In all of this, there is an acceptance that players aren’t simply going to stop because it’s what management wants. The owners have for once recognized them as partners, rather than as disposable parts. There was no dealmaking whatsoever. “It’s not a quid pro quo,” Mara said. This after 49ers safety Eric Reid appeared at the players-owners summit on Tuesday wearing a visible #IStandWithKap T-shirt beneath his suit coat, and after Reid subsequently told The MMQB’s Jenny Vrentas he plans to continue to take a knee.
What to make of the league’s commitment to addressing the issues that animated the protests? Former player Willie Colon caused a bit of a stir by saying he was told the owners didn’t seem all that willing to listen to the players, but a source with knowledge of Tuesday’s meeting said Colon’s report didn’t quite mesh with their understanding of how the meeting went down. Not that it matters. When Goodell was asked point-blank about his grasp of the players’ concerns, he noticeably avoided using the words “race,” “racism,” and “police brutality.” The 49ers’ Jed York, a rare progressive owner who seems to be finding his voice by championing the players’ cause, insisted that if the NFL’s approach “isn’t sincere, you’re going to see through it.” That’s already true of the way the league has subsumed causes like breast cancer awareness and tributes to the armed forces, though. Does anyone really expect this one to play out any differently?

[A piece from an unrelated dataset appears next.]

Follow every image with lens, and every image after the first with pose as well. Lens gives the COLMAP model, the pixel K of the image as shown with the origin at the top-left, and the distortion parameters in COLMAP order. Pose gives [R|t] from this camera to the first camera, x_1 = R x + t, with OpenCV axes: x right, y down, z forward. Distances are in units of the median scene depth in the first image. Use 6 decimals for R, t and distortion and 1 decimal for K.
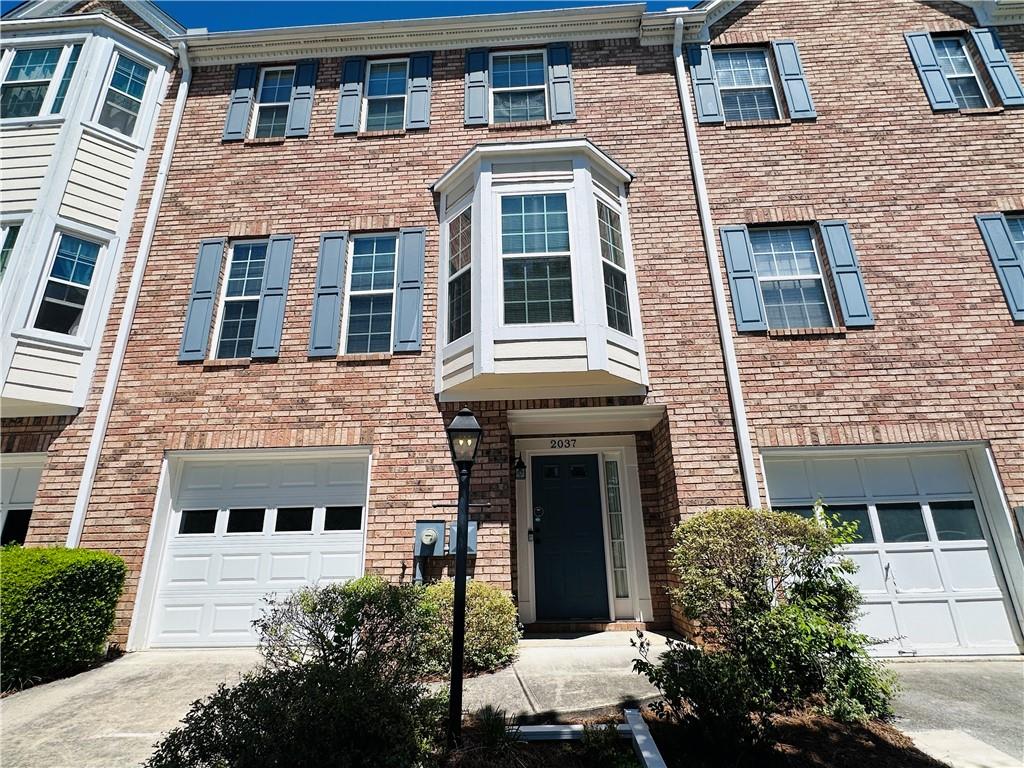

Either way it’s a discussion for another day, and the fact is that this—rather than a legal battle over the role of the First Amendment in the workplace in which the owners pander to Trumpism by showing black athletes who’s in charge—is testament to the power of collective action. And there is no reason to be entirely cynical here. The purpose of the protests was to seize the attention of those who might otherwise have paid it none and to use moral suasion to change minds, and it seems to have worked on no less than John Mara.
“I think when [the anthem protests] first happened I think I probably had a little more of a hard-line position,” Mara said. “But since I’ve spoken to players and heard what they’ve had to say and tried to understand what it is that they’re protesting, I think my position has, to be honest, evolved a little bit.”
Something for the players to keep in mind.